ACPA QOL состоит из 10 возможных значений от 0 до 10, где 0 означает «не работает», а 10 — «нормальное качество жизни».
|
Исходный уровень, месяц 1 (день 7)
|
Изменение показателя ACPA QOL по сравнению с исходным уровнем по сравнению со вторым месяцем
Временное ограничение: Исходный уровень, 2-й месяц (7-й день)
|
ACPA QOL представляет собой опросник для самостоятельного заполнения, измеряющий функциональные возможности людей, страдающих от боли, который рассматривает способность функционировать, а не только боль, и предназначен для измерения уровней активности.

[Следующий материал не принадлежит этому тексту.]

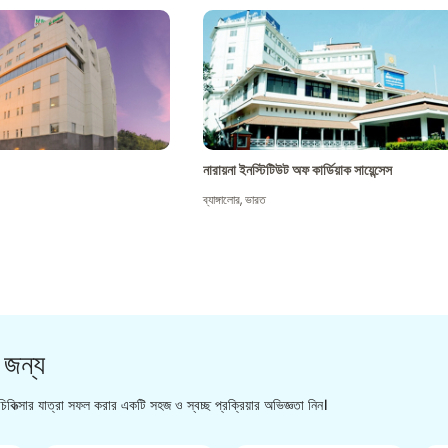
নারায়না ইনস্টিটিউট অফ কার্ডিয়াক সায়েন্সেস
ব্যাঙ্গালোর
,
ভারত
 জন্য
িকিত্সার যাত্রা সফল করার একটি সহজ ও স্বচ্ছ প্রক্রিয়ার অভিজ্ঞতা নিন।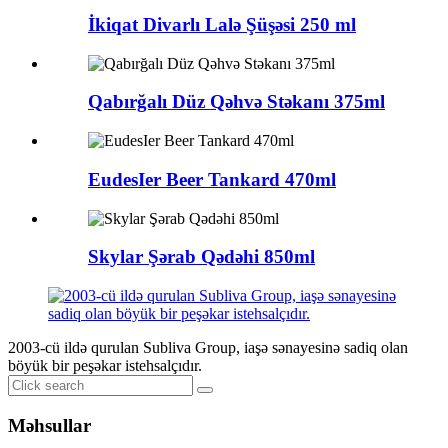
İkiqat Divarlı Lalə Şüşəsi 250 ml
Qabırğalı Düz ​​Qəhvə Stəkanı 375ml
EudesIer Beer Tankard 470ml
Skylar Şərab Qədəhi 850ml
2003-cü ildə qurulan Subliva Group, iaşə sənayesinə sadiq olan
böyük bir peşəkar istehsalçıdır.
Məhsullar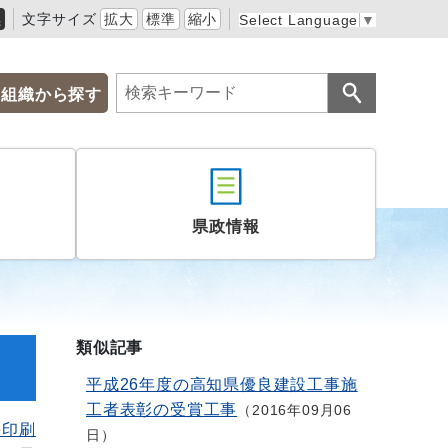
黒
文字サイズ
拡大
標準
縮小
Select Language
▼
組織から探す
県政情報
類似記事
平成26年度の高知県優良建設工事施
工者表彰の受賞工事
2016年09月06
を印刷
日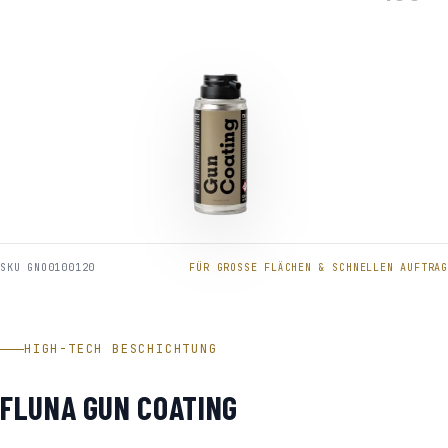
SKU GNO0100120
FÜR GROSSE FLÄCHEN & SCHNELLEN AUFTRAG
HIGH-TECH BESCHICHTUNG
FLUNA GUN COATING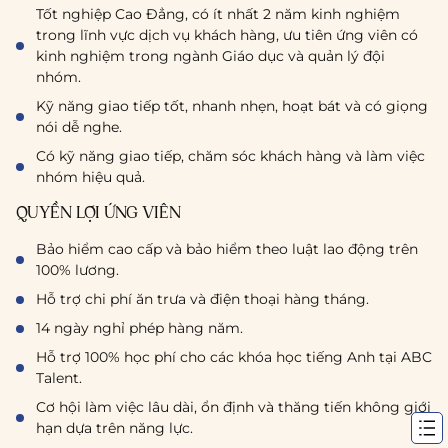
Tốt nghiệp Cao Đẳng, có ít nhất 2 năm kinh nghiệm
trong lĩnh vực dịch vụ khách hàng, ưu tiên ứng viên có
kinh nghiệm trong ngành Giáo dục và quản lý đội
nhóm.
Kỹ năng giao tiếp tốt, nhanh nhẹn, hoạt bát và có giọng
nói dễ nghe.
Có kỹ năng giao tiếp, chăm sóc khách hàng và làm việc
nhóm hiệu quả.
QUYỀN LỢI ỨNG VIÊN
Bảo hiểm cao cấp và bảo hiểm theo luật lao động trên
100% lương.
Hỗ trợ chi phí ăn trưa và điện thoại hàng tháng.
14 ngày nghỉ phép hàng năm.
Hỗ trợ 100% học phí cho các khóa học tiếng Anh tại ABC
Talent.
Cơ hội làm việc lâu dài, ổn định và thăng tiến không giới
hạn dựa trên năng lực.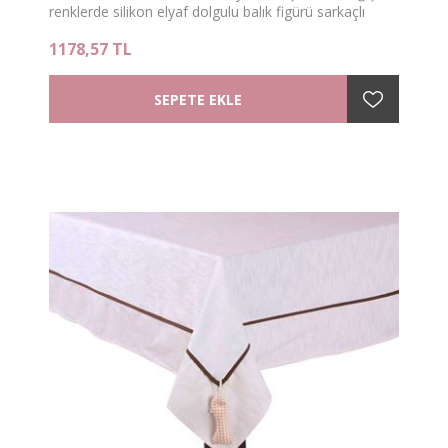
renklerde silikon elyaf dolgulu balık figürü sarkaçlı
160x160 marine kare masa örtü
1178,57 TL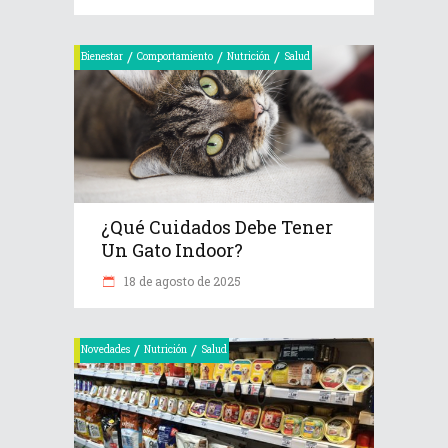
/
/
/
Bienestar
Comportamiento
Nutrición
Salud
¿Qué Cuidados Debe Tener
Un Gato Indoor?
18 de agosto de 2025
/
/
Novedades
Nutrición
Salud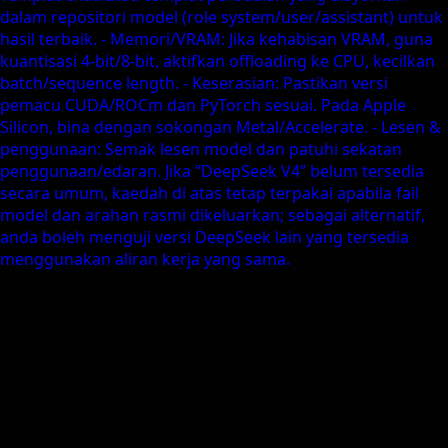
Perbandingan model Barat: di mana V4 berada
Cara mengakses DeepSeek V4
1) Guna web dan aplikasi rasmi
2) Guna API
Cara menggunakan DeepSeek V4 dengan berkesan
Kata akhir
Home
Blog
Deepseek v4 dilancarkan: Apa itu dan cara
mengaksesnya
Salin halaman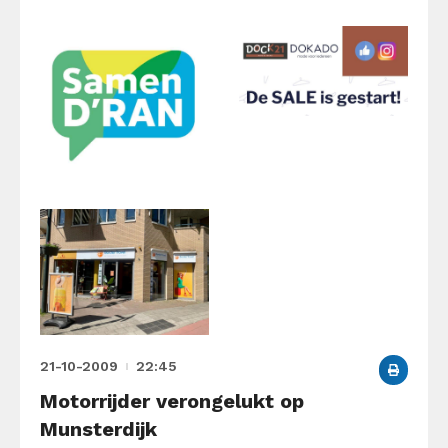
21-10-2009
22:45
Motorrijder verongelukt op
Munsterdijk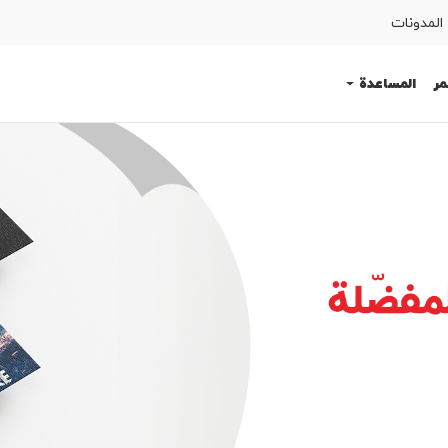
المدونات
مر
المساعدة
SIM اطلب
المساعدة
كوردى
English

ACPA QOL состоит из 10 возможных значений от 0 до 10, где 0 означает «не работает», а 10 — «нормальное качество жизни».
|
Исходный уровень, 2-й месяц (7-й день)
|
Изменение оценки ACPA QOL через 3 месяца
Временное ограничение: Исходный уровень, 3-й месяц (7-й день)
|
ACPA QOL представляет собой опросник для самостоятельного заполнения, измеряющий функциональные возможности людей, страдающих от боли, который рассматривает способность функционировать, а не только боль, и предназначен для измерения уровней активности.
ACPA QOL состоит из 10 возможных значений от 0 до 10, где 0 означает «не работает», а 10 — «нормальное качество жизни».
|
Исходный уровень, 3-й месяц (7-й день)
|
Изменение оценки ACPA QOL через 6 месяцев
Временное ограничение: Исходный уровень, 6-й месяц
|
ACPA QOL представляет собой опросник для самостоятельного заполнения, измеряющий функциональные возможности людей, страдающих от боли, который рассматривает способность функционировать, а не только боль, и предназначен для измерения уровней активности.

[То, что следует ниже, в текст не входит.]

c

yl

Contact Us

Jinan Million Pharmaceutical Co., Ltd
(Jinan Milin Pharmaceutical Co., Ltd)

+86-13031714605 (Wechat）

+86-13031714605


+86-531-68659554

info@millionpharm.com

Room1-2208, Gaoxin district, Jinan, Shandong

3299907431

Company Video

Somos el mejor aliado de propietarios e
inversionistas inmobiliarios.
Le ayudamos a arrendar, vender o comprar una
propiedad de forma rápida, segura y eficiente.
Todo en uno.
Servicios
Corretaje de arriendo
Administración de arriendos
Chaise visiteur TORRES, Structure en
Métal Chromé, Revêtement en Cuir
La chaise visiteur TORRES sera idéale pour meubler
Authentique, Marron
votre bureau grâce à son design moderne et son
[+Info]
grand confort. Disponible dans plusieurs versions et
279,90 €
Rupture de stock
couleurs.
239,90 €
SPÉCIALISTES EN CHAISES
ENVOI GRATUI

ACPA QOL состоит из 10 возможных значений от 0 до 10, где 0 означает «не работает», а 10 — «нормальное качество жизни».
|
Исходный уровень, 6-й месяц
|
Изменение оценки ACPA QOL на 12-м месяце
Временное ограничение: Исходный уровень, месяц 12
|
ACPA QOL представляет собой опросник для самостоятельного заполнения, измеряющий функциональные возможности людей, страдающих от боли, который рассматривает способность функционировать, а не только боль, и предназначен для измерения уровней активности.

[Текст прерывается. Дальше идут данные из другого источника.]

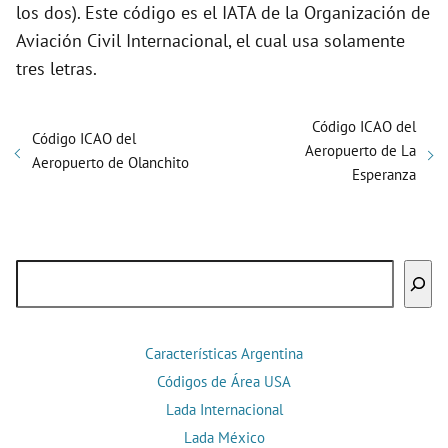
los dos). Este código es el IATA de la Organización de
Aviación Civil Internacional, el cual usa solamente
tres letras.
Código ICAO del
Código ICAO del
Aeropuerto de La
Aeropuerto de Olanchito
Esperanza
Buscar
Características Argentina
Códigos de Área USA
Lada Internacional
Lada México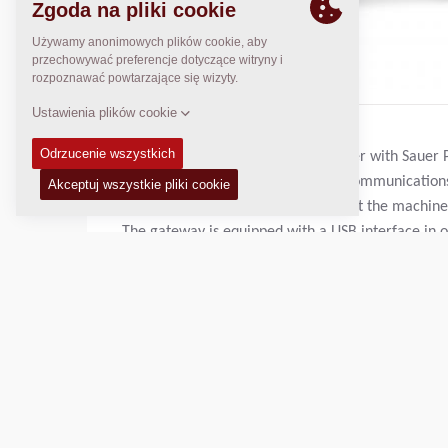
This Canbus gateway is used together with Sauer Pl
range of CC rollers. It handles the communication
machine. This makes it easy to adjust the machine
The gateway is equipped with a USB interface in 
interface to your PC and the other end of the cabl
your service tool, you are now on line and are abl
For rollers using uGDebug service tool (CA roller
4700378171 for more information.
For rollers using WinGPi service tool (CC with ele
connection cable 4700378276 for more informati
1 szt.:
4700 7925 84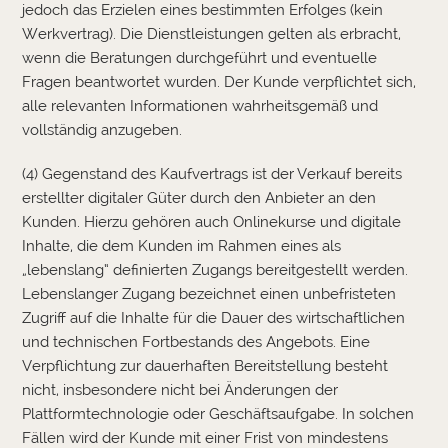
jedoch das Erzielen eines bestimmten Erfolges (kein
Werkvertrag). Die Dienstleistungen gelten als erbracht,
wenn die Beratungen durchgeführt und eventuelle
Fragen beantwortet wurden. Der Kunde verpflichtet sich,
alle relevanten Informationen wahrheitsgemäß und
vollständig anzugeben.
(4) Gegenstand des Kaufvertrags ist der Verkauf bereits
erstellter digitaler Güter durch den Anbieter an den
Kunden. Hierzu gehören auch Onlinekurse und digitale
Inhalte, die dem Kunden im Rahmen eines als
„lebenslang“ definierten Zugangs bereitgestellt werden.
Lebenslanger Zugang bezeichnet einen unbefristeten
Zugriff auf die Inhalte für die Dauer des wirtschaftlichen
und technischen Fortbestands des Angebots. Eine
Verpflichtung zur dauerhaften Bereitstellung besteht
nicht, insbesondere nicht bei Änderungen der
Plattformtechnologie oder Geschäftsaufgabe. In solchen
Fällen wird der Kunde mit einer Frist von mindestens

ACPA QOL состоит из 10 возможных значений от 0 до 10, где 0 означает «не работает», а 10 — «нормальное качество жизни».
|
Исходный уровень, месяц 12
|
Соавторы и исследователи
Соавторы
Следователи
- Главный следователь: Richard Semelka, MD, University of North Carolina, Chapel Hill
Даты записи исследования
Изучение основных дат
Начало исследования
Первичное завершение (Действительный)
Завершение исследования (Действительный)
Даты регистрации исследования
Первый отправленный
Впервые представлено, что соответствует критериям контроля качества
Первый опубликованный (Оценивать)
Обновления учебных записей
Последнее опубликованное обновление (Действительный)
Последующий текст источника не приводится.